The emphasis should be on creating the most accessible site you can irrespective of any particular set of "rules". That isn’t an excuse to slack off, but it should be seen as an opportunity to be pragmatic about the approach you take to accessibility.

Time to learn Javascript

If I had one message from last year’s conference it was "now is the time to learn standards". This year the message is "get your hands dirty with Javascript". Javascript is, without a doubt, having a real renaissance and it is a skill you should definitely develop whether you consider yourself a developer or a designer. More and more of your clients are going to be asking for some of the cool functionality that is found on the so called "web 2.0" sites and as these are mainly driven with Javascript you will need to brush up your skills. But beware, make sure the techniques you learn are up to date and that you get your head around concepts like unobtrusive Javascript, graceful degradation and progressive enhancement.
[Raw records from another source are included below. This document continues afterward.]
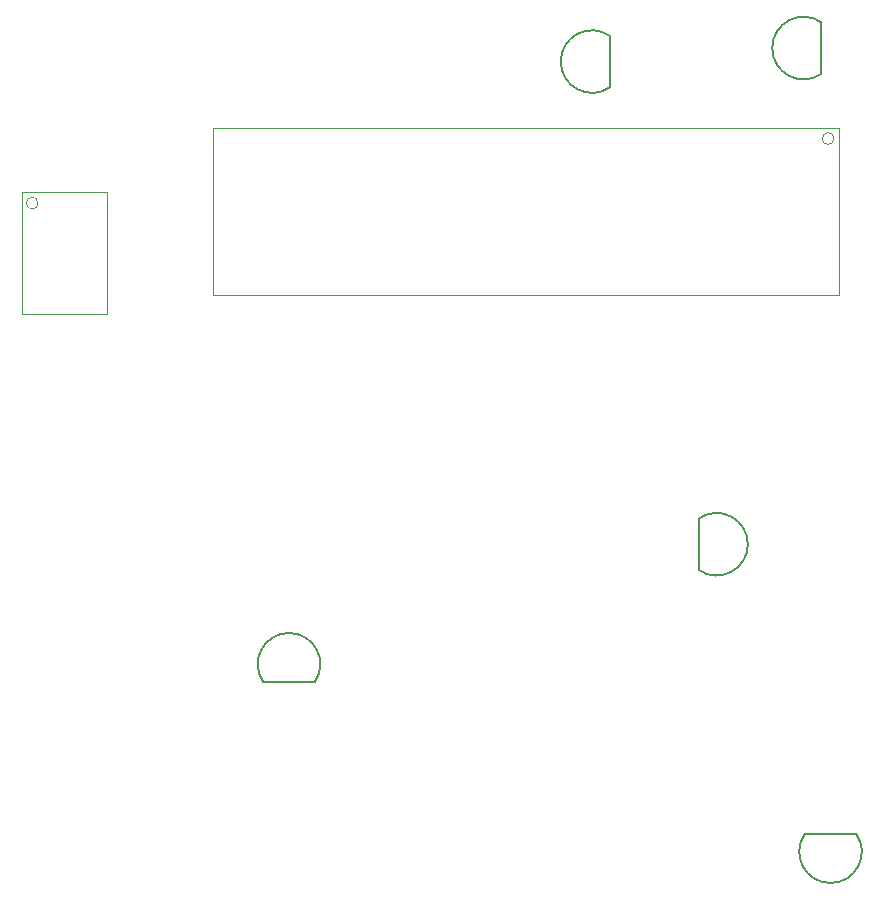
<source format=gbr>
G04 Layer_Color=16711935*
%FSLAX44Y44*%
%MOMM*%
%TF.FileFunction,Mechanical*%
%TF.Part,Single*%
G01*
G75*
%ADD41C,0.2000*%
%ADD71C,0.1000*%
D41*
X716586Y751870D02*
G03*
X716586Y708455I-15200J-21707D01*
G01*
X612527Y288360D02*
G03*
X612527Y331775I15200J21707D01*
G01*
X702539Y64917D02*
G03*
X745954Y64917I21707J-15200D01*
G01*
X537516Y740440D02*
G03*
X537516Y697025I-15200J-21707D01*
G01*
X287484Y193268D02*
G03*
X244069Y193268I-21707J15200D01*
G01*
X716586Y708455D02*
Y751870D01*
X612527Y288360D02*
Y331775D01*
X702539Y64917D02*
X745954D01*
X537516Y697025D02*
Y740440D01*
X244069Y193268D02*
X287484D01*
D71*
X727186Y653508D02*
G03*
X727186Y653508I-5000J0D01*
G01*
X53276Y598948D02*
G03*
X53276Y598948I-5000J0D01*
G01*
X201686Y662508D02*
X731186D01*
X201686Y521508D02*
X731186D01*
Y662508D01*
X201686Y521508D02*
Y662508D01*
X39276Y504948D02*
X111276D01*
X39276Y607948D02*
X111276D01*
Y504948D02*
Y607948D01*
X39276Y504948D02*
Y607948D01*
%TF.MD5,96F02EB2F1422D85B319097C8EBE1411*%
M02*

</source>
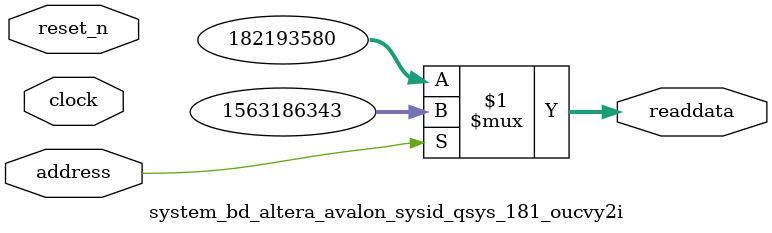
<source format=v>



// synthesis translate_off
`timescale 1ns / 1ps
// synthesis translate_on

// turn off superfluous verilog processor warnings 
// altera message_level Level1 
// altera message_off 10034 10035 10036 10037 10230 10240 10030 

module system_bd_altera_avalon_sysid_qsys_181_oucvy2i (
               // inputs:
                address,
                clock,
                reset_n,

               // outputs:
                readdata
             )
;

  output  [ 31: 0] readdata;
  input            address;
  input            clock;
  input            reset_n;

  wire    [ 31: 0] readdata;
  //control_slave, which is an e_avalon_slave
  assign readdata = address ? 1563186343 : 182193580;

endmodule



</source>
Preparing for Internet Explorer 7

As I am sure you are already aware IE 7 is going to be launched in the next couple of months. What you might not know is the new browser is going to be pushed out through windows update so you can expect this to become the dominant browser very quickly. Obviously this is an excellent opportunity to get some extra work from your clients (unless of course you are an in house designer in which case it is just extra hassle – sorry!).

In order to make the process of testing and fixing sites as painless as possible Microsoft have produce a set of tools for preparing for IE 7. Among them is an expression finder, useful for finding all of those annoying IE specific CSS hacks which may no longer work in IE 7.

Open data

From Google Maps to Microformats, there are more and more ways to share data across multiple sites. This kind of data sharing was seen as the biggest growth area for the coming year, so it is something that is worth learning more about. I couldn’t possibly begin to cover the many opportunities in this post but it is definitely an area to start researching.

One of the simplest places to start is with the subject of Microformats. Microformats are simply a consistent way tagging content across multiple sites. Because data is marked up in a consistent manner it can be identified by other systems and used.

The simplest example is the hCard which allows you to markup your contact information on your website in such a way as to make it readable by other sites and applications.

I know it may all sound very confusing but it’s actually very simple and very powerful. Definitely worth checking out.

Pricing design

One of the sessions at the event focused on what makes design great. It was presented by some of the best designers around and yet their answer was incredibly simple. Great design takes time. You need time to consider and tweak a design. The creative process just can’t be rushed. If you are anything like me, the look and feel of sites that you work on don’t get the priority they deserve. With so many time consuming tasks within an average project, design is often the first to suffer when the budgets are tight or the deadline is looming.

Although it is not easy, the moral of the story is that if we want to make our designs truly exceptional, we need to build more time for design into our projects. If you work out how to do that without sending the budget through the roof then let me know!

Designing for mobiles

Although designing for mobile devices is a huge growth area and you may well find clients interested in mobile sites, proceed with extreme caution. The session here at atMedia confirmed my worst fears about developing for mobile devices. There are approximately 40 different mobile browsers and over 160 different devices. Support for XHTML and CSS is minimal and designing for the mobile web is a very different beast to designing for the PC.

And so it ends

So that’s about it. A great conference. Thanks to all that were involved in presenting and putting on the event. It was incredibly enjoyable and had a great friendly atmosphere. If you missed out on atMedia then don’t panic. The podcasts will be out soon and you can still come to d.construct in September (for a fraction of the price!).